Languages for extensible virtual machines

Many languages have an underlying virtual machine (VM) to provide a more portable and convenient substrate for compilation or interpretation. For language research it’s useful to be able to generate custom VMs and other language tools for different languages. Which raises the question: what’s the appropriate language for writing experimental languages? What I have in mind is slightly more than just VMs, and more a platform for experimenting with language design for novel environments such as sensor-driven systems. As well as a runtime, this requires the ability to parse, to represent and evaluate type and semantic rules, and to provide a general framework for computation that can then be exposed into a target language as constructs, types and so forth. What’s the right language in which to do all this? This isn’t a simple question. It’s well-accepted that the correct choice of language is vital to the success of a coding project. One could work purely at the language level, exploring constructs and type systems without any real constraint of the real world (such as being runnable on a sensor mote). This has to some extent been traditional in programming language research, justified by the Moore’s law increases in performance of the target machines. It isn’t justifiable for sensor networks, though, where we won’t see the same phenomenon.

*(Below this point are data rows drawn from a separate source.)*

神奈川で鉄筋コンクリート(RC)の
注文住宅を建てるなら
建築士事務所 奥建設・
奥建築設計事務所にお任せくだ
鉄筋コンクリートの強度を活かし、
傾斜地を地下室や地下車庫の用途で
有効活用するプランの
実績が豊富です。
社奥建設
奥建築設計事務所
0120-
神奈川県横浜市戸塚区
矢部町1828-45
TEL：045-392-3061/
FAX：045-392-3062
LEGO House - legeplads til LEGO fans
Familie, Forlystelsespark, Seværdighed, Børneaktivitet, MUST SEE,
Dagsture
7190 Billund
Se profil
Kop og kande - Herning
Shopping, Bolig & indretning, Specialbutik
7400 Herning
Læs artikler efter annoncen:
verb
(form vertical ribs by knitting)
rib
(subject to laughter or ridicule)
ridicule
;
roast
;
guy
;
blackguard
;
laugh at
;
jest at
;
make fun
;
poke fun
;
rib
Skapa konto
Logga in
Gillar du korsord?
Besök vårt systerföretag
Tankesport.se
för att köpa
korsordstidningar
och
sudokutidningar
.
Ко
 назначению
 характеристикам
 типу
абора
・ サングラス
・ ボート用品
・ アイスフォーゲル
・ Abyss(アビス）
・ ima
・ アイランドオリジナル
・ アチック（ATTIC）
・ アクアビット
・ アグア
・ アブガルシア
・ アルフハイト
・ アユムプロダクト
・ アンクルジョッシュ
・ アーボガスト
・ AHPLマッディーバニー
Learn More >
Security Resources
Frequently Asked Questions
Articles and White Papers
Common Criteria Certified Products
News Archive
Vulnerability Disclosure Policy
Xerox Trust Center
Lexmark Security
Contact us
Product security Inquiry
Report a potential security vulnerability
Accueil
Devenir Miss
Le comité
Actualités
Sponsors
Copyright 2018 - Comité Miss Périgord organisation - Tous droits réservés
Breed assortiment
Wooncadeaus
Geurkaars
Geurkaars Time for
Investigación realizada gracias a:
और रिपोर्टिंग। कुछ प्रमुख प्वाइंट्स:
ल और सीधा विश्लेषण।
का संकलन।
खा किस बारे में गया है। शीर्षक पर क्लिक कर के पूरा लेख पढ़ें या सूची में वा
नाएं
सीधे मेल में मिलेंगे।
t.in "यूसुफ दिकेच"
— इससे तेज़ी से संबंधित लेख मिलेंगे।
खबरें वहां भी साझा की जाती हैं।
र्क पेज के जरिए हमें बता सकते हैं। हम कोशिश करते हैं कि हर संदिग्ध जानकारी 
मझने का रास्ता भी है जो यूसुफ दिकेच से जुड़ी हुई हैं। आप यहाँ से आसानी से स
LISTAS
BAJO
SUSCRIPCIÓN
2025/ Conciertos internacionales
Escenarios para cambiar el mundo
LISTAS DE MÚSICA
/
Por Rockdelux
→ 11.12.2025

If we want to prototype realistic language tools in the same framework, we need at least a run-time VM that was appropriate for these target devices; alternatively we could ignore this, focus on the language, and prototype only when we’re happy with the structures, using a different framework. My gut ffeeling is that the former is preferable, if it’s possible, for reasons of conceptual clarity, impact and simplicity. But even without making this decision we can consider the features of different candidate language-writing languages:

C

The most obvious approach is to use C, which is run-time-efficient and runs on any potential platform. For advanced language research, though, it’s less attractive because of its poor symbolic data handling. That makes it harder to write type-checking sub-systems and the like, which are essentially symbolic mathematics.

Forth

I’ve wondered about Forth before. At one level it combines the same drawbacks as C — poor symbolic and dynamic data handling — with the additional drawback of being unfamiliar to almost everyone. Forth does have some redeeming features, though. Firstly, threaded interpretation means that additional layers of abstraction are largely cost-free: they run at the same speed as the language itself. Moreover there’s a sense in which threaded interpretation blurs the distinction between host language and meta-language: you don’t write Forth applications, you extend it towards the problem, so the meta-language becomes the VM and language tool. This is something that needs some further exploration.

Scheme

Scheme’s advantages are its simplicity, regularity, and pretty much unrivalled flexibility in handling symbolic data. There’s a long tradition of Scheme-based language tooling, and so a lot of experience and libraries to make use of. It’s also easy to write purely functional code, which can aid re-use. Scheme is dynamically typed, which can be great when exploring approaches like partial evaluation (specialising an interpreter against a particular piece of code to get a compiled program, for example).

Haskell

In some ways, Haskell is the obvious language for a new language project. The strong typing, type classing and modules mean one can generate a typed meta-language. There are lots of libraries and plenty of activity in the research community. Moreover Haskell is in many ways the “mathematician’s choice” of language, since one can often map mathematical concepts almost directly into code. Given thaat typing and semantics are just mathematical operations over symbols, this is a significant attraction. Where Haskell falls over, of course, is its runtime overheads — mostly these days in terms of memory rather than performance. It essentially mandates a choice of target platform to be fairly meaty, which closes-off some opportunities. There are some “staged” Haskell strategies that might work around this, and one could potentially stage the code to another runtime virtual machine. Or play games like implement a Forth VM inside Haskell for experimentation, and then emit code for a different Forth implementation for runtime.

Java

Java remains the language du jour for most new projects. It has decent dynamic data handling, poor symbolic data handling, fairly large run-time overheads and a well-stocked library for re-use. (Actually I used Java for Vanilla, an earlier project in a similar area.) Despite the attractions, Java feels wrong. It doesn’t provide a good solution to any of the constraints, and would be awkward as a platform for manipulating rules-based descriptions.

Smalltalk

Smalltalk — and especially Squeak — isn’t a popular choice within language research, but does have a portable virtual machine, VM generation, and other nice features and libraries. The structure is also attractive, being modern and object-oriented. It’s also a good platform for building interactive systems, so one could do simulation, visual programming and the like within the same framework — something that’d be much harder with other choices. There are also some obvious connectionns between Smalltalk and pervasive systems, where one is talking about the interactions of objects in the real world. Where does that leave us? Nowhere, in a sense, other than with a list of characteristics of different candidate languages for language research. It’s unfortunate there isn’t a clear winner; alternatively, it’s positive that there’s a choice depending on the final direction. The worry has to be that a project like this is a moving target that moves away from the areas of strength for any choice made.